For me, the mainline churches are the most faithful and promising expression of Christianity. I remain extremely hopeful about their future, despite the continuing erosion of membership and divisions over issues that have divided congregations for decades. Christ is magnified in human weakness, and I am excited to see how God, who is always creating, is re-creating the mainline in a way that will allow it to speak more prophetically to our fast-changing society.
I also am optimistic when I consider how churches in both the “evangelical” and mainline traditions have borrowed from one another in recent years. For example, both segments of Christ’s church have seen an increased focus on spirituality. And evangelical churches, once resistant or uninformed about the church calendar, are dipping their toes into Lent and Advent. These developments are good for all people of faith.
Speaking generally, and understanding that this may or may not apply to your specific church, here are some of the things I love about the mainline churches. (You may note that numbers 1 and 2 – lack of biblical knowledge and queasiness over evangelism – also appeared on my list of negatives, for different reasons.)

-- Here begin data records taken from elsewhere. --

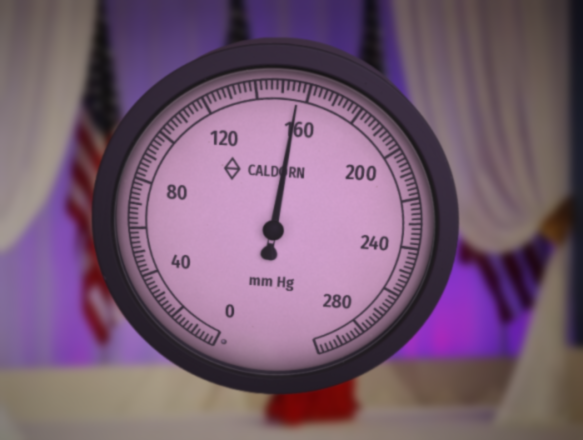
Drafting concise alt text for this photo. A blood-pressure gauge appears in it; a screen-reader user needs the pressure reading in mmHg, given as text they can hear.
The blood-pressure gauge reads 156 mmHg
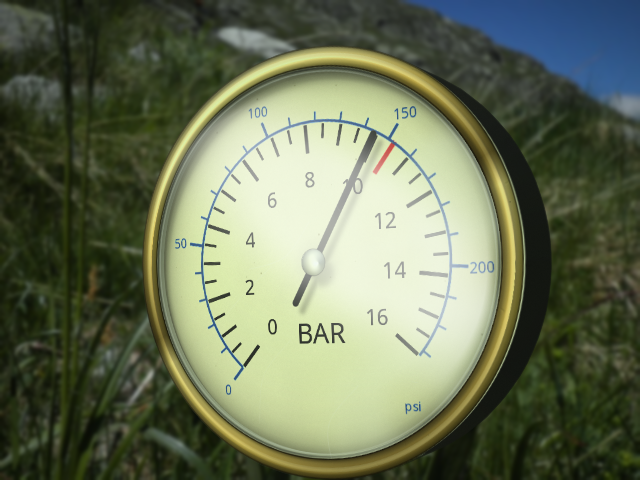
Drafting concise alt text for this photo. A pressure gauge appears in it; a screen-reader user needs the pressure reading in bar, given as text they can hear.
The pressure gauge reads 10 bar
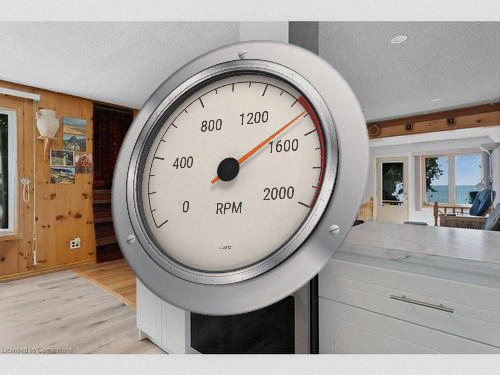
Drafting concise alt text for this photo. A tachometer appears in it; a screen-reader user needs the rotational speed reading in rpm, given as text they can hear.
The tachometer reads 1500 rpm
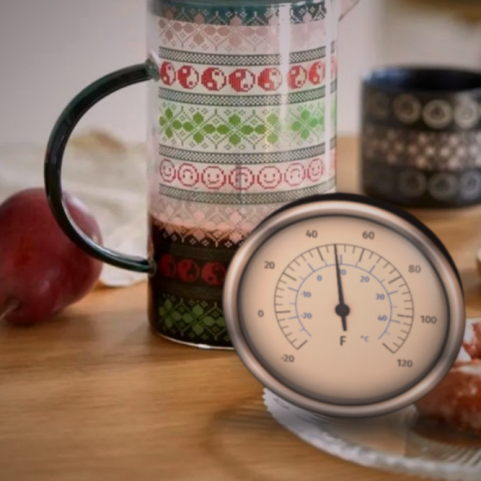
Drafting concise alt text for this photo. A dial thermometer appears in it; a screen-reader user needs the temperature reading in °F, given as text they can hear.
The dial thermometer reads 48 °F
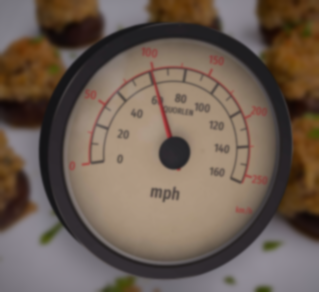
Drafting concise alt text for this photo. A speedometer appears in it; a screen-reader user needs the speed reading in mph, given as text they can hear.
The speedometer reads 60 mph
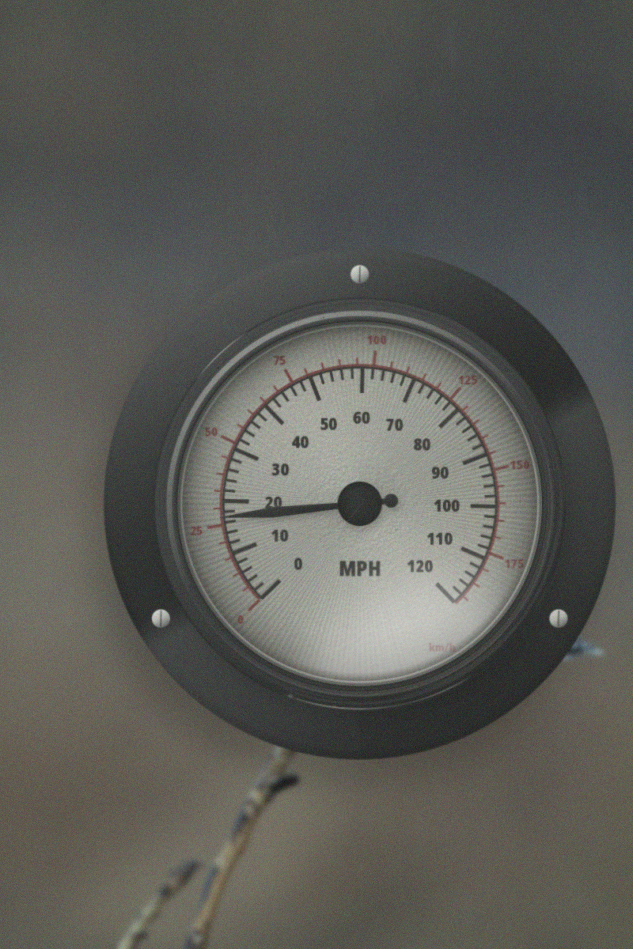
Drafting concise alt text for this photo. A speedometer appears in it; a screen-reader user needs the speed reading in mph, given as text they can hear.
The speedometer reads 17 mph
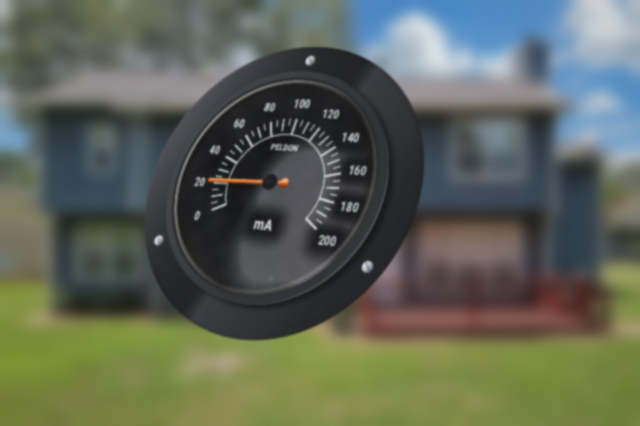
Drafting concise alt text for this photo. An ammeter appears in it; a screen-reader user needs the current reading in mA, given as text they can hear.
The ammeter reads 20 mA
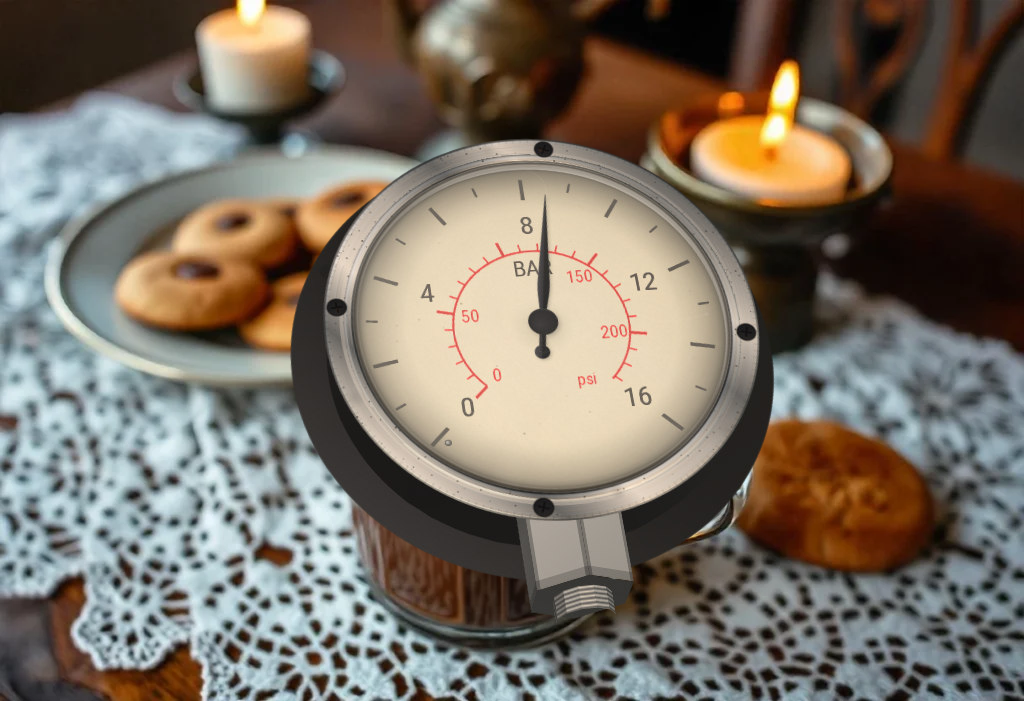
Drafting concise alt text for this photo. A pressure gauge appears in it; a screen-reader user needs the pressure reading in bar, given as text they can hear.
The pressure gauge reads 8.5 bar
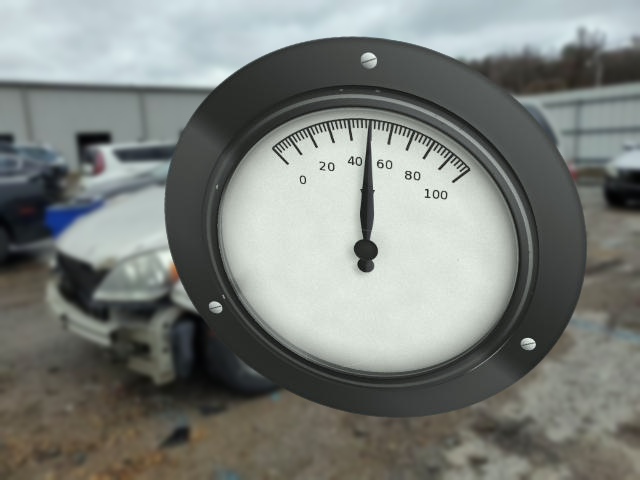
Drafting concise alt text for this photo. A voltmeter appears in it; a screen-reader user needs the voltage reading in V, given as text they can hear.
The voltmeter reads 50 V
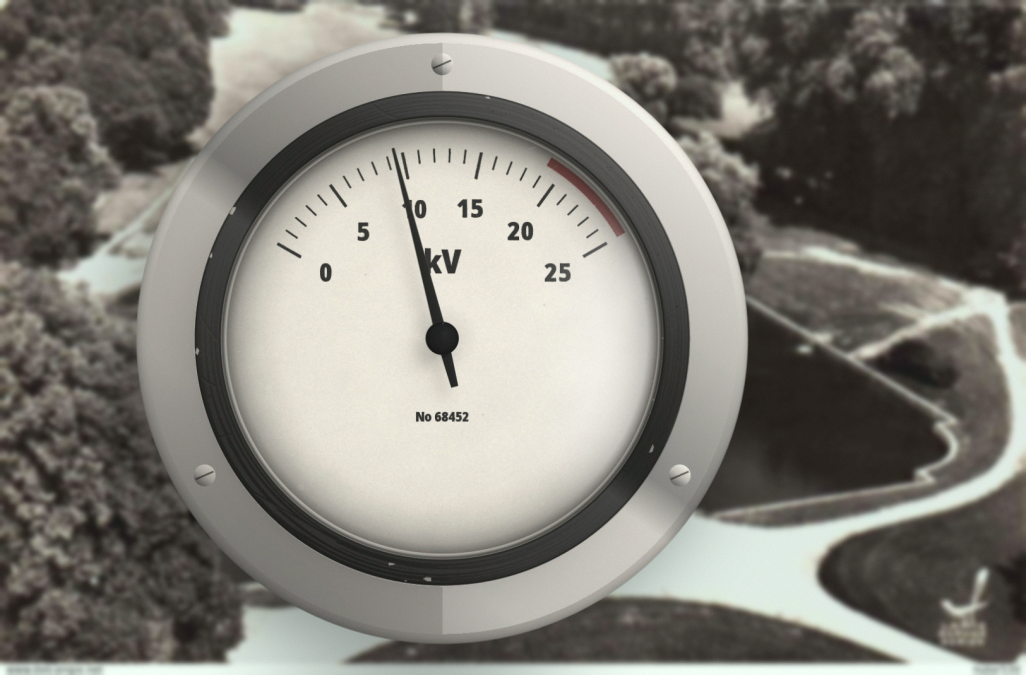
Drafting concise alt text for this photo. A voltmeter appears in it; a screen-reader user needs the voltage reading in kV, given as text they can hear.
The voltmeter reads 9.5 kV
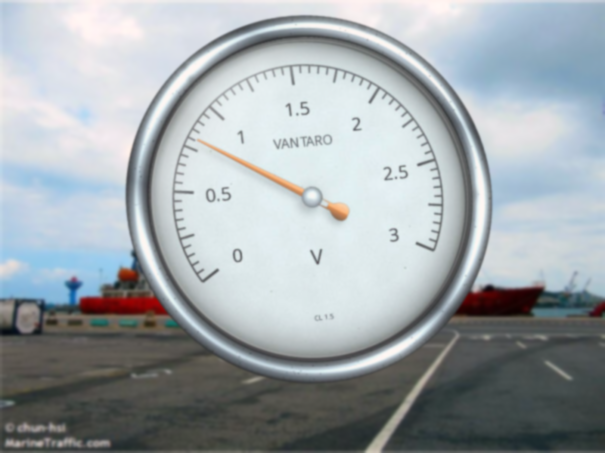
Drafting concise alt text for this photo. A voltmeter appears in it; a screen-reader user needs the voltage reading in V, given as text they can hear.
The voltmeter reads 0.8 V
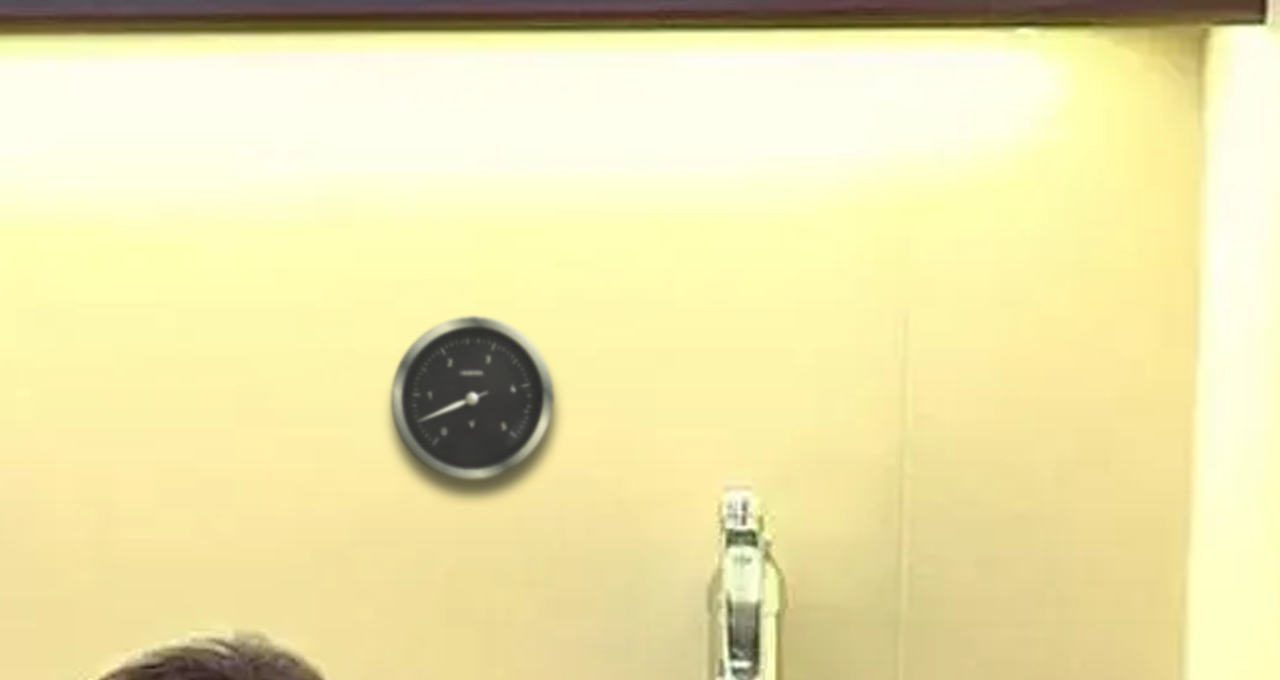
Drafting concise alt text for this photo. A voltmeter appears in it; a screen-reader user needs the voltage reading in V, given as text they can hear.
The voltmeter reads 0.5 V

- Lack of biblical knowledge. Yes, sometimes this is a good thing. Many people have heard certain passages interpreted one way all their lives, and so they are given to understand that they know what those verses mean. They are so certain they understand these passages that they have closed out the Holy Spirit and cannot even consider alternative interpretations, even when shown evidence from the original languages. People who are less biblically entrenched are more open to exploring the Bible in creative ways, and it seems they are also more open to and respectful of dissenting opinions. After a period of adjustment from my childhood, being a part of a Bible study where we explored the questions — instead of being force-fed pat answers — was incredibly refreshing. Also, people who did not grow up in church often feel uncomfortable around those who constantly put their biblical knowledge on display, and it may cause them to feel unwelcome at your church.
- Queasiness over evangelism. Because of the sensitivity that many mainline church people have about evangelism, they often are able to come to a broader understanding of what evangelism is – not just obtaining assent to a statement of faith but modeling life as a disciple of Jesus Christ. Now, if we could only be a little more comfortable talking about our faith from time to time.
- Lack of judgmentalism. I probably should have placed this at the top of the positives list and IN BIG LETTERS because it is perhaps the number one characteristic that got me back into church after my years away. I once felt unworthy to walk back into a church. There were certain churches where, upon arrival, I would feel judged, and yet I found there were others where that was not even on the radar. It is because of this second kind of church that I was able to return to worship.
- Broader view of sin. Mainline ministers do not tend to call out personal sin from the pulpit. For some people from a more evangelical tradition, this is a real problem. However, in the broader church culture, the emphasis on personal sin has always been about one thing to the exclusion of everything else: sex, sex, sex. This emphasis has obscured the large biblical themes of love and justice. The American version of Christianity often emphasizes personal piety while either missing or outright contributing to the sinfulness of bigotry, poverty, idolatry, violence, wrongful use of authority. The biblical call for social justice is overwhelming, in both testaments. Mainline ministers seem more likely to be able to see the bigger picture and are willing to speak out, even to their own detriment. Historically, mainline churches have been in the forefront of movements seeking equality for ALL of God’s children, often decades before other segments of the Christian community came to a similar understanding. My personal connection to a mainline church first came when I heard a prayer for people all over the world who were suffering from drought, living in war zones. I began to think about God being much bigger than the question of my “personal salvation.”
- Rich traditions. I love the historic ties to the ancient tradition of Jesus followers. I love that we say many of the same words and creeds that were repeated by early Christians. I love the opportunity to recite rich, meaningful liturgy. I love that we hold onto connections to the past that become discarded when other churches strip down to a sleeker model of faithfulness. I hope we can explore more ways to make the liturgy more accessible to the people, and “unchurched” people more accessible to the liturgy.
- More theological diversity. Mainline churches are much more likely to accept and engage various understandings of the faith and be tolerant of what others believe. This holds more promise for the possibility to engage people outside the church and be in relationship with people of others faiths. For me, this is at the heart of the major theme of the Bible: reconciliation with God and one another. The historic practice of some within the mainline to split away from the church whenever it becomes more inclusive threatens the church’s theological diversity and dilutes its message. If our church only includes people just like us, then we probably are no longer a church.
- You don’t have to bury your head in the sand to be a member of a mainline church. Scientific discovery, higher education and critical thinking are not enemies of the God we are called to love with our mind, as well as our heart, soul and strength (Luke 10:27). Being a member of a mainline church does not mean closing your mind. Quite the contrary is true.
What do you love about mainline churches?